───── 网页节选 ─────
PUMA介导缺血-再灌注心肌线粒体自噬异常的分子机制研究

Ischemia/reperfusion (I/R) -induced myocardial injury severely impairs human's health and life. Currently, a key focus for the researchers is to understand how I/R induces myocardial injury. It has been demonstrated that abnormal mitophagy is a key event in myocardial injury after I/R. However, the molecular mechanism by which I/R leads to abnormal mitophagy remains unknown. p53 upregulated modulator of apoptosis (PUMA) is a powerful inducer of cell death. It is expressed at very low levels under physiological condition. In response to damage stimuli, PUMA is up-regulated rapidly to initiate cell death. We previously found that the induction of abnormal mitophagy by I/R is accompanied by the upregulation of PUMA expression in cardiomyocytes. In contrast, knockdown of PUMA inhibits mitophagy. The results indicate that PUMA might be required for I/R-induced abnormal mitophagy. Therefore, in this project, we focus on investigating the effect and mechanism of PUMA on the abnormality of mitophagy in myocardial I/R. The research aims include: (1) To clarify the role of PUMA in abnormal mitophagy induced by I/R. (2) To elucidate whether PUMA-mediated mitochondrial fission is prerequisite for abnormal mitophagy in cardiomyocytes exposed to I/R. (3) To delineate how PUMA is involved in the progress of I/R-initiated abnormal mitophagy. The results of this project may establish the basis and provide the rationale for future study to explore and understand the mechanisms of myocardial I/R injury.
───── 所收材料 ─────
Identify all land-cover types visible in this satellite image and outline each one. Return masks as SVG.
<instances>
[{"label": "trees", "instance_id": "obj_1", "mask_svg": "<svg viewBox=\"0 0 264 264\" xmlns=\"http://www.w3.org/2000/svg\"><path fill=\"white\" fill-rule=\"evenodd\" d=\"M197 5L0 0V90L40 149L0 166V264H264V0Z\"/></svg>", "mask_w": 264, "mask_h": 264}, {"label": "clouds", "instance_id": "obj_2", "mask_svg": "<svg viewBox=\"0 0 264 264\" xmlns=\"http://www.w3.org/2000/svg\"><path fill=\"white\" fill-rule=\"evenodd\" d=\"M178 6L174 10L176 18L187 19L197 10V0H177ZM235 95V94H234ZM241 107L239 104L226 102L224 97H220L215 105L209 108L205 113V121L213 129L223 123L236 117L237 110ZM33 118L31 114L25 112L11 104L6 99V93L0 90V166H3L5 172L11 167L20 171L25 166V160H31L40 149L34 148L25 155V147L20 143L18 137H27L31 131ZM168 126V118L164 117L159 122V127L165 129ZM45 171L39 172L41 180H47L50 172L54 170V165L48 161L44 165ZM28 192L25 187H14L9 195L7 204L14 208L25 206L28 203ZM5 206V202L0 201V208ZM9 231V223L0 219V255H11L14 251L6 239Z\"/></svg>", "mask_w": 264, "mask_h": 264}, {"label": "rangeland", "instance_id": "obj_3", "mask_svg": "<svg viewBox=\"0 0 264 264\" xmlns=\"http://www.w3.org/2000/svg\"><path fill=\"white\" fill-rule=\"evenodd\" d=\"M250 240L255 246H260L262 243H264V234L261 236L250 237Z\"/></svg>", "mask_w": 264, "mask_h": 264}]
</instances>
─────
材料相关问题
1 - 关于PUMA的课题摘要为什么把研究重点放在PUMA上？请用一到三句话说明。
2 - 据关于PUMA的课题摘要，生理条件下PUMA的表达水平如何？
3 - 接着关于PUMA的课题摘要的末句往下续写。

逐项答案
1 - 研究者此前发现，缺血-再灌注在心肌细胞中诱导异常线粒体自噬时，PUMA的表达随之上调，而敲低PUMA能抑制线粒体自噬。这表明PUMA可能是缺血-再灌注诱导异常线粒体自噬所必需的，因此该项目专门研究PUMA在其中的作用和机制。

2 - 表达水平很低。

3 -
缺血再灌注性心肌损伤严重威胁人类健康和生命，其机制研究是当前研究热点。诱导线粒体自噬异常是缺血再灌注性心肌损伤关键，但是其分子机制尚不清楚。PUMA是一强大的促细胞损伤因子，正常状态下呈低水平表达，在损伤刺激作用下，其可被快速诱导，促进细胞死亡。我们前期实验发现：缺血再灌注在诱导心肌线粒体自噬异常的同时上调PUMA表达，而抑制内源性PUMA表达明显降低线粒体自噬，提示缺血再灌注致心肌线粒体自噬异常可能需要PUMA的参与。因此本项目立题是：PUMA介导缺血再灌注心肌线粒体自噬异常的分子机制研究。研究内容包括：(1) 明确PUMA在缺血再灌注致心肌线粒体自噬异常中作用。(2) 探究缺血再灌注条件下PUMA触发的线粒体分裂异常是否是线粒体自噬异常的前提。（3）阐明PUMA在缺血再灌注条件下如何参与心肌细胞线粒体自噬过程。本研究将为进一步探索和认识缺血再灌注心肌损伤机制提供重要理论基础和学术思想。

缺血/再灌注性心肌损伤严重威胁人类健康和生命，其机制研究是当前研究热点。诱导线粒体自噬异常是缺血/再灌注性心肌损伤关键，但是其分子机制尚不清楚。PUMA是一强大的促细胞损伤因子，正常状态下呈低水平表达，在损伤刺激作用下，其可被快速诱导，促进细胞死亡。我们前期实验发现：缺血/再灌注在诱导心肌线粒体自噬异常的同时上调PUMA表达，而抑制内源性PUMA表达明显降低线粒体自噬，提示缺血/再灌注致心肌线粒体自噬异常可能需要PUMA的参与。因此本项目立题是：PUMA介导缺血/再灌注心肌线粒体自噬异常的分子机制研究。研究内容包括：(1) 明确PUMA在缺血/再灌注致心肌线粒体自噬异常中作用。(2) 探究缺血/再灌注条件下PUMA触发的线粒体分裂异常是否是线粒体自噬异常的前提。(3) 阐明PUMA在缺血/再灌注条件下如何参与心肌细胞线粒体自噬过程。研究发现：(1) 缺血/再灌注条件下，PUMA蛋白表达与线粒体自噬水平相关，在心肌细胞中过表达/敲低内源性PUMA的表达，可以增加/减少线粒体自噬，刺激/抑制心肌细胞损伤。研究结果证实PUMA在缺血/再灌注诱导心肌细胞线粒体自噬异常中发挥重要作用。(2) PUMA通过调控Drp1的线粒体转位，影响Drp1和hFis1的结合，从而参与缺血/再灌注诱导的心肌细胞线粒体分裂，影响线粒体自噬。(3) 过表达GABARAP诱导心肌细胞线粒体自噬异常，PUMA可以与GABARAP相互作用，缺血/再灌注促进PUMA和GABARAP的结合，刺激自噬溶酶体和自噬流的形成。本研究结果不仅为缺血/再灌注诱导心肌损伤的机制和防治研究提供重要的理论基础和实验依据，而且也对心脏分子生物学和细胞生物学具有重要的理论意义。